-- Задание --
Напишите продолжение рассуждения о философском познании. Начните сразу после строки «§ 25.».

Все то, что я в первой главе предложил, показывает, сколь мало в человеке делает знания познание историческое, как простое, так и осмотрительное, хотя на оное смотрим особливо, хотя снося с философским и математическим. Последнее больше ещеувидим на следующих. Мне кажется, что и удовольствия такого, которое подлинно особливое нечто в душе нашей производят из познания исторического, иметь не можно. Наше удовольствие из совершенства всегда происходит. Когда что видим или в себе совершенное или в ином чем, то и удовольствие тогда в себе чувствуем, о чем со временем в правилах нравоучительных показано быть может. Но познание историческое сколь много есть само в себе не совершенно, о том уже выше показано. Итак, в познании историческом, в котором совершенства не видим, нет и удовольствия. Не можно сказать вовсе, чтоб познание историческое было не нужно, ибо в тех только науках, мне кажется, оное не нужно, в которых от самого начала доказывать невозможно, но таких очень мало. Яснее теперь понять можно познание философское, к которому я приступаю. С тем намерением я нарочно об историческом пространнее говорил, чтоб кратче можно было сказать о философском, потому что многое рассуждение из преждепоказанного само собою следует. Главное действие есть в познании философском – находить подлинные причины из понятий отдельных. Что мы называем философиею? Философиею называем и изъясняем науку, которая в себе заключает действие разума такое, через которое кто может предложение некоторое, из праведных и прямых начал законными следствиями доказать, или называем такое знание, через которое можем вещи доказывать через ее причины, или от известных вещей знать их неизвестные, чего ради обыкновенно ученые люди говорят: философ – ничто без доказательств.
§ 25.

-- Фрагмент данных --
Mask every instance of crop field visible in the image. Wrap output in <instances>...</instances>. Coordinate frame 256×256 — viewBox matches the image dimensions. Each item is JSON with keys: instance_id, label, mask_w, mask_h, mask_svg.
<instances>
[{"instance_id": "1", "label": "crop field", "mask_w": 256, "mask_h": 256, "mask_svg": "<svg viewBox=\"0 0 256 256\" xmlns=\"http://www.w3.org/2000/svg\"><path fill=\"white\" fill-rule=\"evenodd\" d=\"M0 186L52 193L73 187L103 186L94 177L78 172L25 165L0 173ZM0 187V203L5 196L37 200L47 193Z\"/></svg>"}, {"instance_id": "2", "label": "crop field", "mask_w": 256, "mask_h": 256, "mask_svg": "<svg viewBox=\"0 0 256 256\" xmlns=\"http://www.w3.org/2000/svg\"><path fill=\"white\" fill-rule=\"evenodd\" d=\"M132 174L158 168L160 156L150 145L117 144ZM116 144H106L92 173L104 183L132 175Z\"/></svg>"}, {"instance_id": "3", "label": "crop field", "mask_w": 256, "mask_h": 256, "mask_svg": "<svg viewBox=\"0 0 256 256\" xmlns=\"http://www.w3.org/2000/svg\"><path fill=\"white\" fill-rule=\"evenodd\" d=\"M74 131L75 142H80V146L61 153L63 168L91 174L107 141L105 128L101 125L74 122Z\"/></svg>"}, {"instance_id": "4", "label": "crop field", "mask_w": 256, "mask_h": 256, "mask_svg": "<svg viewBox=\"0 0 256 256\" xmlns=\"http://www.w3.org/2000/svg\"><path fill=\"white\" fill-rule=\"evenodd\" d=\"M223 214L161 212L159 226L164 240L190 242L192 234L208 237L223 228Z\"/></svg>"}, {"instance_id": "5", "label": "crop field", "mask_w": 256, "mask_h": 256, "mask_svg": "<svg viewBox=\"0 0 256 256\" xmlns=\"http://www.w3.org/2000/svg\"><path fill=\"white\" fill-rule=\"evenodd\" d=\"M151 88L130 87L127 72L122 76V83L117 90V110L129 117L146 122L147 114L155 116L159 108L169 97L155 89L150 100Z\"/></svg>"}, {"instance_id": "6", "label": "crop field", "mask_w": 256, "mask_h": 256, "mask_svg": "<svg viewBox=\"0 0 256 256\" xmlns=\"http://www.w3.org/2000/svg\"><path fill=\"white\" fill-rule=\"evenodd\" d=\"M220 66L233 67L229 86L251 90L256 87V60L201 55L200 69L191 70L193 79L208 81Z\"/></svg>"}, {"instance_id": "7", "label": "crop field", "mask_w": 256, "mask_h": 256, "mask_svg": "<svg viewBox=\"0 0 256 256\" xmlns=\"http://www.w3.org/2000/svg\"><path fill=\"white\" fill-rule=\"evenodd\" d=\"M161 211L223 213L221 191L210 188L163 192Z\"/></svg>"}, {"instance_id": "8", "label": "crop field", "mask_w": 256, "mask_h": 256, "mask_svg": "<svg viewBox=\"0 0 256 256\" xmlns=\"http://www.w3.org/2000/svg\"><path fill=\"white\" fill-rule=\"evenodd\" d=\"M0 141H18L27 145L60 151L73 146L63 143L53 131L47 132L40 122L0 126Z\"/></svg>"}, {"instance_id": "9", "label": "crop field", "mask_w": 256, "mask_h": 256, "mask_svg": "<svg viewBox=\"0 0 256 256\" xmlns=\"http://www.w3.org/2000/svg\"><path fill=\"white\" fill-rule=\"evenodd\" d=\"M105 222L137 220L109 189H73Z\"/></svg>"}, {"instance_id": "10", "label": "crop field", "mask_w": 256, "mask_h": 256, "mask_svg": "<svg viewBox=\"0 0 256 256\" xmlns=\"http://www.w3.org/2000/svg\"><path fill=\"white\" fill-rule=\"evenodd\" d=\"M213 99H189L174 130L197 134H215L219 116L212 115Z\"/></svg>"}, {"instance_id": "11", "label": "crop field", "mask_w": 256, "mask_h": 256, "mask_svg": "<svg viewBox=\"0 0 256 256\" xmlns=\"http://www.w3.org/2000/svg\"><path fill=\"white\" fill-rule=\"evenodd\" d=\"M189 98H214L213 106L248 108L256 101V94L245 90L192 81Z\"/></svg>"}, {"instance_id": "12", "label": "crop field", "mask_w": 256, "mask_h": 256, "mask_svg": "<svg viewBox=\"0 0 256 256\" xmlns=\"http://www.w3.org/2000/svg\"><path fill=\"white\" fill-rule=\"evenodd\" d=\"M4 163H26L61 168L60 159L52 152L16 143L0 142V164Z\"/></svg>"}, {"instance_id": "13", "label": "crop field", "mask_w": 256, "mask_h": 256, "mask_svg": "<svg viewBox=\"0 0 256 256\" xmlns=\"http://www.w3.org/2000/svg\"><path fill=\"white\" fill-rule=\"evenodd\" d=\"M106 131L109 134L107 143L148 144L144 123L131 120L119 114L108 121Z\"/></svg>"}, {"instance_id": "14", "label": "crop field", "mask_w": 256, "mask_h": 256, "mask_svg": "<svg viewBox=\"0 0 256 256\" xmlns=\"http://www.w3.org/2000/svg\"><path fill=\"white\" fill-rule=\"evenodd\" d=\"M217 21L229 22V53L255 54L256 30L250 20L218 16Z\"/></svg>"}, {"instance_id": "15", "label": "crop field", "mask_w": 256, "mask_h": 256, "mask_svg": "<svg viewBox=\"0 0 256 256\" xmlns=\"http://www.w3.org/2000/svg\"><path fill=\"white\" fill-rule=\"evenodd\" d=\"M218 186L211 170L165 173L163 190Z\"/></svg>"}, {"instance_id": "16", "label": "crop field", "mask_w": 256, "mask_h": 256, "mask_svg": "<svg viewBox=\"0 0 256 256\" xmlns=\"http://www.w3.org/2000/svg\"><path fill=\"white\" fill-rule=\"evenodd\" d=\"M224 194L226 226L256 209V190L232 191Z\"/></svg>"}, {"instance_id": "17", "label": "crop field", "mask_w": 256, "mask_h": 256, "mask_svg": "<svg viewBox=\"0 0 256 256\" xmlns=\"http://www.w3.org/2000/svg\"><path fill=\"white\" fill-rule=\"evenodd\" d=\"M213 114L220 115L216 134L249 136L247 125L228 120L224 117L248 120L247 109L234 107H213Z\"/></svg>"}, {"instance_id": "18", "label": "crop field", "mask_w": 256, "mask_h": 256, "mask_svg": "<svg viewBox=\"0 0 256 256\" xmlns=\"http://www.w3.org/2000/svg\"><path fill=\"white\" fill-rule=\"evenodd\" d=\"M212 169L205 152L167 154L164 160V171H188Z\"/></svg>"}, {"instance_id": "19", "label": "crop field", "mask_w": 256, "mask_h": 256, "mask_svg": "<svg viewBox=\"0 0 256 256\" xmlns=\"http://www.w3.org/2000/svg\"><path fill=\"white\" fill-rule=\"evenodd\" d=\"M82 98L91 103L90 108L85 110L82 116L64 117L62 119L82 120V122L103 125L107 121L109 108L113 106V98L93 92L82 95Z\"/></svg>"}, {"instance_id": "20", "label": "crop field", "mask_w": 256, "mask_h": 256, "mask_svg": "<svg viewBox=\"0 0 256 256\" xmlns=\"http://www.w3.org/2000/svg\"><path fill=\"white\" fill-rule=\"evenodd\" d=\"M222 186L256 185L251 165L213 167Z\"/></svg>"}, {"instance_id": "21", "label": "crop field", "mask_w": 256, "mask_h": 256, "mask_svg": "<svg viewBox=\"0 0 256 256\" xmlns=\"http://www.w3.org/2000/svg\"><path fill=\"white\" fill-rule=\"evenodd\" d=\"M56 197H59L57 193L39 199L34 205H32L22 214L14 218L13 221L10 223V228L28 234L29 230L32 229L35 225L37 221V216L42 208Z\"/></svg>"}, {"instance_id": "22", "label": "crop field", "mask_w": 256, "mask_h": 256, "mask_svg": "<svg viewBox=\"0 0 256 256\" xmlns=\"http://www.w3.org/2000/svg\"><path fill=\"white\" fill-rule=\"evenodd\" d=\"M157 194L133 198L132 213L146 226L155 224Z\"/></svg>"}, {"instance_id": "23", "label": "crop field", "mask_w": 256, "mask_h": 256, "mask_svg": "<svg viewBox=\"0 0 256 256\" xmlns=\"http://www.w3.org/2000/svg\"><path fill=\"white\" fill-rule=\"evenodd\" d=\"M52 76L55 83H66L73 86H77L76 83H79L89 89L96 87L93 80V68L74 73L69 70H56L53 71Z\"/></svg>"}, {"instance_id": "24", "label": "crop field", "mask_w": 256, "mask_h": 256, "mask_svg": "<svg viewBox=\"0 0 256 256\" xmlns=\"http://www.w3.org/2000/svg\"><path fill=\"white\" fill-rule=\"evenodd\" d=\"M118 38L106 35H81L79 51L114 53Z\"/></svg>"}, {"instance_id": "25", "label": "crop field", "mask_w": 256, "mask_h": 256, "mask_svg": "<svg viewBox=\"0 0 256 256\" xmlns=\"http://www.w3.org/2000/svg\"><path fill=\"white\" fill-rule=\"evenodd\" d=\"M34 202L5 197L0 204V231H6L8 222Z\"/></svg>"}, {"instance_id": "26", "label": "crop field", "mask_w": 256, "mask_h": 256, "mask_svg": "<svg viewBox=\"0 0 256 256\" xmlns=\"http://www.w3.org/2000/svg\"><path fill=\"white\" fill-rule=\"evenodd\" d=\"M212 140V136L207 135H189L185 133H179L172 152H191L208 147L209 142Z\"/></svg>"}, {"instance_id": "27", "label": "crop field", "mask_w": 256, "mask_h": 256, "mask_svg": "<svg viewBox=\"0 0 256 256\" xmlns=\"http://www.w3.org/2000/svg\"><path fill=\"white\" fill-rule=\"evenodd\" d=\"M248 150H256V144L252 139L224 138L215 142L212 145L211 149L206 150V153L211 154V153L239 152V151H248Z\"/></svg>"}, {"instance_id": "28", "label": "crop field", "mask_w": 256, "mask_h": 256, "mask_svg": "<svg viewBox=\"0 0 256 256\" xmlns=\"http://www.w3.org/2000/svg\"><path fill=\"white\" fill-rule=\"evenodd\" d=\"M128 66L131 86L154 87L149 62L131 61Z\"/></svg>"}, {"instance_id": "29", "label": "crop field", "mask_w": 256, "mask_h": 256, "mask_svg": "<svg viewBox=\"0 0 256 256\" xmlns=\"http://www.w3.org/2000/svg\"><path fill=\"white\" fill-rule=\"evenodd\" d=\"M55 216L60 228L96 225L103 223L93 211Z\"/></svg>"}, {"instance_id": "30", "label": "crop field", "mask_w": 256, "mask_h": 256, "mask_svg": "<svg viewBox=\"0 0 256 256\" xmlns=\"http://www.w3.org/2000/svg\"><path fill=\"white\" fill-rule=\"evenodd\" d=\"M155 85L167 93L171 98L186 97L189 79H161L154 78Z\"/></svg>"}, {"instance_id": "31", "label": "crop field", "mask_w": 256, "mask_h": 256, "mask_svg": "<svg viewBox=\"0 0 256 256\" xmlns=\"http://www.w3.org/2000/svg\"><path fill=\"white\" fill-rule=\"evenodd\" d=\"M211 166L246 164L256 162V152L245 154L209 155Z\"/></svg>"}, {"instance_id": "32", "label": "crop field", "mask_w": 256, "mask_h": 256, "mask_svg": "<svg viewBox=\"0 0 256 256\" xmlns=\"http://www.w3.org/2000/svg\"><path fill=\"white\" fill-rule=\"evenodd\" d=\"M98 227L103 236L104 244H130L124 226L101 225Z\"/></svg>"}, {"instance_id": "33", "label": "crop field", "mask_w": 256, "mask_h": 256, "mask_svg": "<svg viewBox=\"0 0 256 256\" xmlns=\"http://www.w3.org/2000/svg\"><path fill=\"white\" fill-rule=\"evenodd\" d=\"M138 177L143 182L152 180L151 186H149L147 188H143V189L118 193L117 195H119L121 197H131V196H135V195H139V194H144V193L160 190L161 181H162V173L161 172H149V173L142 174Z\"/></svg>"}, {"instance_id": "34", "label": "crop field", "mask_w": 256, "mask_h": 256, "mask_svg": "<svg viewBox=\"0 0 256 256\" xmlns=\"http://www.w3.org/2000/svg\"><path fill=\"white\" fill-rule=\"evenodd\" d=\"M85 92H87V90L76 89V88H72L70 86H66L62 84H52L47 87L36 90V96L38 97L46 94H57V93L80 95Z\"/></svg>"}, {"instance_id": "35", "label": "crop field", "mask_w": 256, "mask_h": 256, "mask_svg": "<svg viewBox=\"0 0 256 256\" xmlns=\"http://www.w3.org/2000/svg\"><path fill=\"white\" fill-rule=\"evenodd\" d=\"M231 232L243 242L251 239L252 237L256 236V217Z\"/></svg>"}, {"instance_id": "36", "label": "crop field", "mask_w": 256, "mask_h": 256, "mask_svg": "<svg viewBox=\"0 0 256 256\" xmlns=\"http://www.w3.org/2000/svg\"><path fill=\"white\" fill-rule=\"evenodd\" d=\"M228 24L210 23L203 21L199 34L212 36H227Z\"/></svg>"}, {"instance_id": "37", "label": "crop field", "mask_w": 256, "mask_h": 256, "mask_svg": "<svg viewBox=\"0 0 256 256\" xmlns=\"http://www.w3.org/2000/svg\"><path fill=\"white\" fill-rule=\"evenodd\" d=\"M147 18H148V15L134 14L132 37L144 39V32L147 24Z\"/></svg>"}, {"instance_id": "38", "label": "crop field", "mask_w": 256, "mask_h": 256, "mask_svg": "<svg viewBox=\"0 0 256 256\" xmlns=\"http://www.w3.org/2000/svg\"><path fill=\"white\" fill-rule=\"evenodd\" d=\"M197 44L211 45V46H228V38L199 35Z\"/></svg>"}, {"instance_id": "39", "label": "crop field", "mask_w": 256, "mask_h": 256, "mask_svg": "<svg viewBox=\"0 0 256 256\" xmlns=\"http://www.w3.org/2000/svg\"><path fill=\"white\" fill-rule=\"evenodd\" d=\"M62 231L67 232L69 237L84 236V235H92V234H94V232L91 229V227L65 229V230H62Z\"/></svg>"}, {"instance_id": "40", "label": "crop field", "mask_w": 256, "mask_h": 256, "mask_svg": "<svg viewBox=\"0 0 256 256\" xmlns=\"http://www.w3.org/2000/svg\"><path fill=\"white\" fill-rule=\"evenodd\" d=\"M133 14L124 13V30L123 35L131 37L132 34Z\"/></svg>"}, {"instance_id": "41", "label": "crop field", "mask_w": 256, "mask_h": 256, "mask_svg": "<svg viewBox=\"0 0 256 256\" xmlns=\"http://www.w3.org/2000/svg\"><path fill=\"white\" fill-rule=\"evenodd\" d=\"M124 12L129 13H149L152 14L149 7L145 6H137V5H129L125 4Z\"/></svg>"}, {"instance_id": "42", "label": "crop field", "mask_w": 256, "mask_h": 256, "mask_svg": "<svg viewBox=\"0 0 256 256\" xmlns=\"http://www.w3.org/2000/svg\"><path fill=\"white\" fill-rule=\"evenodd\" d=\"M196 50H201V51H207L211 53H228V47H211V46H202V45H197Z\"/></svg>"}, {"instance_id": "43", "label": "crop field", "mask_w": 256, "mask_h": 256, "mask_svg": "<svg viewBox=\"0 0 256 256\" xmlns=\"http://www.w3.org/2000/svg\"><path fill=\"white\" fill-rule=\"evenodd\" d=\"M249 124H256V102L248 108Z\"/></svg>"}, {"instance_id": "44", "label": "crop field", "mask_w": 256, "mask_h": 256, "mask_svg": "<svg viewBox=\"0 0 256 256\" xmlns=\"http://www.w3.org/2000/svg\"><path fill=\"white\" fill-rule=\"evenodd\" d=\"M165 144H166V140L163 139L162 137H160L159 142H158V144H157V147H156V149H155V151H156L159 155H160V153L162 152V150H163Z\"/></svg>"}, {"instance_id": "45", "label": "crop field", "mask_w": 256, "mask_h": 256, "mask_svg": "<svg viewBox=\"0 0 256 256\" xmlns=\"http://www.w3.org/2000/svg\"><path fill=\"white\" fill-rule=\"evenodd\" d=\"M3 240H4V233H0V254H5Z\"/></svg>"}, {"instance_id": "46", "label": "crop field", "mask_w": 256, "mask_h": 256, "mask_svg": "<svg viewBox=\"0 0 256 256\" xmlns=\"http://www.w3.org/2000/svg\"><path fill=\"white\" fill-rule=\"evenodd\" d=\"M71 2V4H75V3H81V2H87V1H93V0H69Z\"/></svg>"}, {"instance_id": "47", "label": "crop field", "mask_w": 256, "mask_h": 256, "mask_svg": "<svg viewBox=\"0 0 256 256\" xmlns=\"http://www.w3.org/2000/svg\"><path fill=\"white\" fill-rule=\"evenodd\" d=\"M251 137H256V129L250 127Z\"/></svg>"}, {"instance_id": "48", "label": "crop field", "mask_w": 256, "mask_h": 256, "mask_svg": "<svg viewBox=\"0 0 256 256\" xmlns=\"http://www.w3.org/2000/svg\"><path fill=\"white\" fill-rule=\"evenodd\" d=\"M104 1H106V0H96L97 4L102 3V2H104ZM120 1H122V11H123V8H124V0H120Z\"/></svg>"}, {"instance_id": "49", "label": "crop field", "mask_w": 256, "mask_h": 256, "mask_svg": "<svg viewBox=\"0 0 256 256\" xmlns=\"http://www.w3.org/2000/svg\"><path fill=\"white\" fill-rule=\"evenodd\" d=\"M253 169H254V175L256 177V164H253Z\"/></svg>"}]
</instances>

-- Результат --
Невозможно праведной причины ничему дать, как только надобно о тех явлениях или вещах, которые доказываем, наперед иметь в разуме понятия определенные. Все то, что действительно или случайно быть может, [должно] иметь довольную свою причину, для которой оно или действительно так, или случайно быть может, и для которой так, а не иначе, есть и бывает. Сего я теперь не доказываю, с тем намерением, что в следующих частях книги сея, а особливо в главах при окончании сей части, показано будет. Познание довольной причины есть то, когда объявляем такую причину, из которой заключается, для чего что действительно есть или случайно быть может, и для чего сим, а не иным образом. И сие то называется познание философское. Следует из сих праведных положений, что нет в свете такого предлога, какой бы он ни был, при котором не можно иметь познания философского. Я здесь говорю и о таких вещах или делах, которых мы не знаем довольной причины, однако ж разумею, что довольная причина быть должна, хотя мы оные за слабостью нашей остроты понимать не можем. К тому же, находятся и такие вещи, которых причины хотя и суть, однако ж от силы разума человеческого утаены и исследованы нами быть не могут, потому что выше нашего свойства, и нам не дано от Бога об оных подробно рассуждать, но через одно только показано откровение. В таком-то случае надобно памятовать всего, что разум человеческий небесконечный есть, но имеет свои пределы или границы, которые не дале человечества простираются. Итак, наше прежнее предложение через сие не разоряется, но ту же силу свою имеет, что всякая вещь должна иметь довольную свою причину, хотя не о всякой мы рассуждать можем и должны.
§ 26.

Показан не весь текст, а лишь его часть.